• **Estratto del documento**:
'''
Un successo che suona l’allarme per i columnist intergalattici, i «moderatori» dell’immaginario, scesi numerosi sulle colonne dei giornali per imbrigliare le pulsioni violente del pubblico di massa, e pronti a denunciare l’estremismo infantile di Avatar. Per ristabilire l’ordine (ir)reale costituito e riconfermare il loro status di sentinelle della cultura, ricorrono a concetti come “stereotipo”, “favola”, “manicheo”, che detto per il cinema, con disprezzo, fa ridere. Decodificata da almeno un secolo di visioni, la narrazione simbolica ha i suoi linguaggi ed eroi, i suoi rimandi alla memoria collettiva. Le armi spuntate dei centristi non avranno la meglio, ma se è giusto «spaventarsi» davanti ad Avatar, è meglio recuperare la capacità di «vedere». Anche con i molesti occhialetti 3D.
Gli «stereotipi» dichiarati del film compongono un’opera che cambia la percezione sensoriale, e fa di ogni spettatore un perfetto avatar, un «doppio», oltre il processo di identificazione, proprio come accade a Jake Sully (l’australiano Sam Worthington), mix di cellule umane/aliene, trasformato da marine paraplegico in na’vi, creatura gigantesca e azzurra, per entrare in contatto con gli aliens e convincerli a sgomberare dall’albero-casa, sotto cui si nasconde il prezioso unobtanio. Essere l’altro e rimanere se stessi.
Apocalypse Now, Un uomo chiamato cavallo, Balla coi lupi, New World… l’epoca stellare fa appello alla mitologia americana ma l’incontro di Neytiri alias Pocahontas, l’amazzone extraterrestre dagli occhi gialli felini, con John Smith alias Jake Sully, il colonizzatore, cambia segno. Non è l’innocenza a incontrare il saccheggiatore, il bianco avido del minerale marziano per la terra a secco di energia, non la nostalgia della natura incontaminata, ma un’istanza fondante di una nuova civiltà. La velocità dell’impalpabile, alberi e rocce bioluminescenti, superfici inanimate scosse da fremiti e luci cangianti, un territorio mobile, i semi del salice piangente, anima di Pandora, che volteggiano nell’aria, trasparenti meduse informatiche… Ogni cosa è un ingranaggio di un congegno complesso, preistoria futuribile con i giganteschi animali modificati da organismi conosciuti, pantere «grandi come motrici di tir», Thanator; cavalli con la criniera d’osso e le antenne vibranti da falena, Direhorse; il cane nero dalle striature vermiglie modellato sugli incubi di Francis Bacon, Viperwolf, tutti a sei zampe. Si vedrà come le frecce e gli archi dei nativi, a cavallo del manta-pipistrello Banshee, saranno potenziati dalla scesa in campo del pianeta stesso, cervello unico in movimento, «bomba intelligente» e superiore all’archeologia robotica dei colonizzatori che trascina gli uomini in una precedente guerra asimmetrica.
'''
• **Consegne**:
1) Ricopia il testo su Avatar partendo dalle parole "Un successo che" e fermandoti dopo "molesti occhialetti 3D.".
2) Rispondi a queste domande sul testo su Avatar:
(a) Quale attore interpreta Jake Sully?
(b) Quale minerale prezioso si nasconde sotto l'albero-casa?
(c) Sugli incubi di quale pittore è modellato il Viperwolf?

• **Righe fornite**:
'''
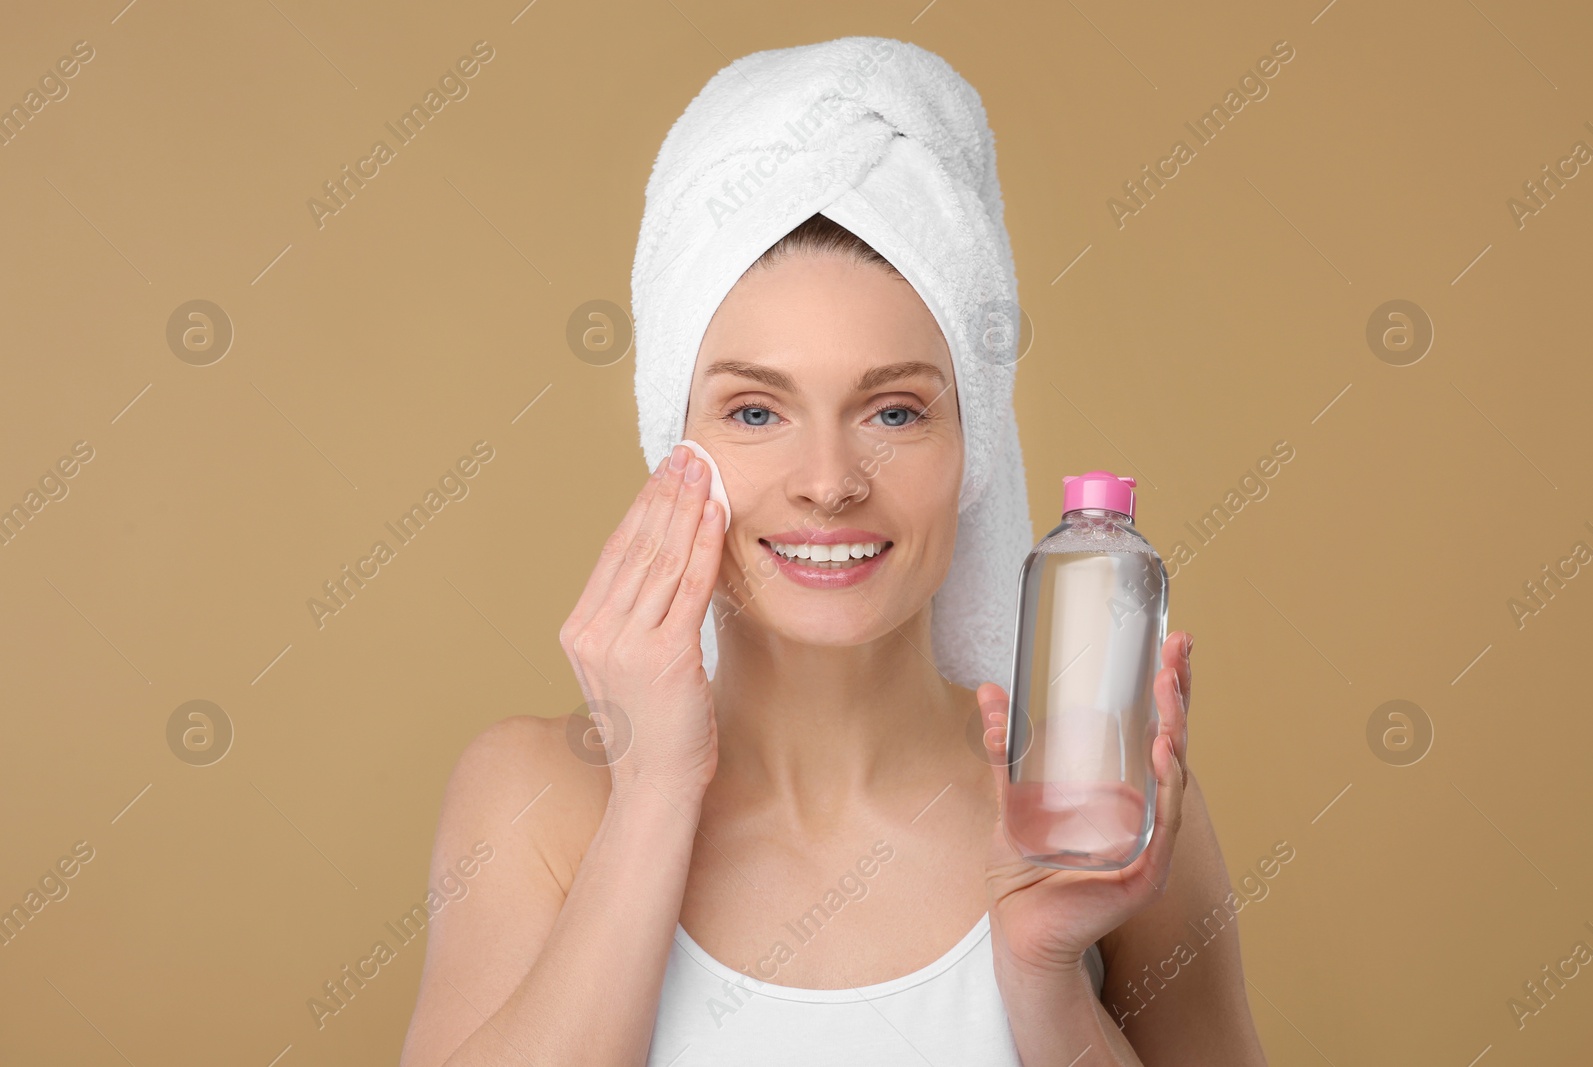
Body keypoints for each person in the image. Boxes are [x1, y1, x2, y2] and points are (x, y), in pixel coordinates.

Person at [400, 38, 1267, 1067]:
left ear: (973, 446)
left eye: (894, 409)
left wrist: (1041, 980)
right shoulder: (534, 796)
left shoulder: (1094, 801)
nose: (827, 479)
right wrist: (654, 799)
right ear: (672, 444)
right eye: (755, 408)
'''
• **Esercizio svolto**:
1)
Un successo che suona l’allarme per i columnist intergalattici, i «moderatori» dell’immaginario, scesi numerosi sulle colonne dei giornali per imbrigliare le pulsioni violente del pubblico di massa, e pronti a denunciare l’estremismo infantile di Avatar. Per ristabilire l’ordine (ir)reale costituito e riconfermare il loro status di sentinelle della cultura, ricorrono a concetti come “stereotipo”, “favola”, “manicheo”, che detto per il cinema, con disprezzo, fa ridere. Decodificata da almeno un secolo di visioni, la narrazione simbolica ha i suoi linguaggi ed eroi, i suoi rimandi alla memoria collettiva. Le armi spuntate dei centristi non avranno la meglio, ma se è giusto «spaventarsi» davanti ad Avatar, è meglio recuperare la capacità di «vedere». Anche con i molesti occhialetti 3D.

2)
(a) Sam Worthington
(b) L'unobtanio
(c) Francis Bacon